La numero due della missione nel paese nord-africano ha sottolineato in un vertice a Monaco le continue violazioni del provvedimento.

Stephanie Williams

Stephanie Williams

globalist 16 febbraio 2020

Sono parole forti quelle che usa Stephanie Williams in merito all’embargo sulle armi alla Libia.

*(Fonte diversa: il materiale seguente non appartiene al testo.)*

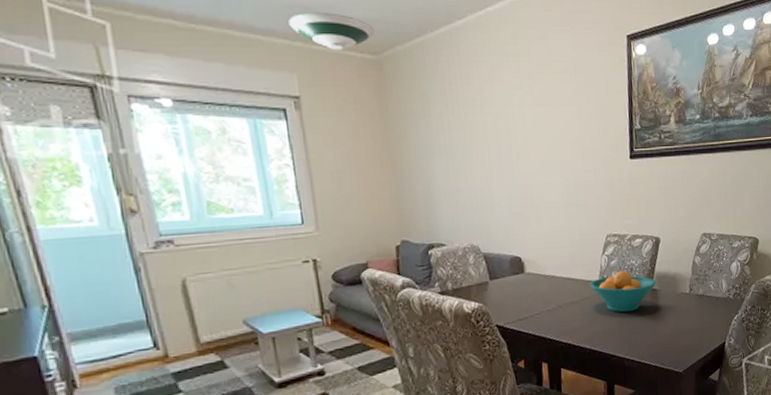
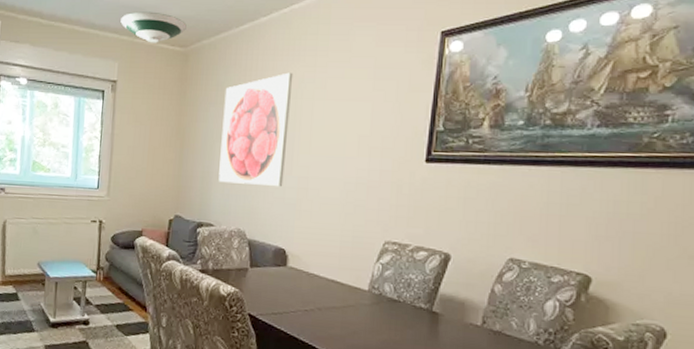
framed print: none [431,79,508,200] -> present [218,72,294,187]
fruit bowl: present [589,270,657,313] -> none [356,283,439,332]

Il vice-capo della missione Unsmil intervenuta questa mattina a Monaco alla riunione ministeriale sui seguiti della conferenza di Berlino, ha infatti detto che la questione “è diventata una barzelletta” e che nella pratica nessuno è ritenuto responsabile delle sue violazioni.


La Williams ha affermato che la recente tregua concordata dopo l’iniziativa russo-turca è appesa a un filo e che c’è una necessità di un effettivo rinforzo del provvedimento, essendoci state dal 12 gennaio diverse violazioni da parte delle forze governative di Serraj e quelle ribelli di Haftar.


Presente alla riunione anche il ministro degli esteri Heiko Maas, che ha definito il rispetto degli impegni presi a Berlino “un compito non facile”. Maas ha comunque voluto sottolineare che la strada intrapresa per pacificare la Libia è quella giusta: È importante creare trasparenza e chiarire che quelli che violano i patti. Ma tutti concordano che il percorso che abbiamo preso per separare le parti in conflitto dai loro sostenitori resta l'unica strada promettente per mettere fine alla guerra civile in Libia”.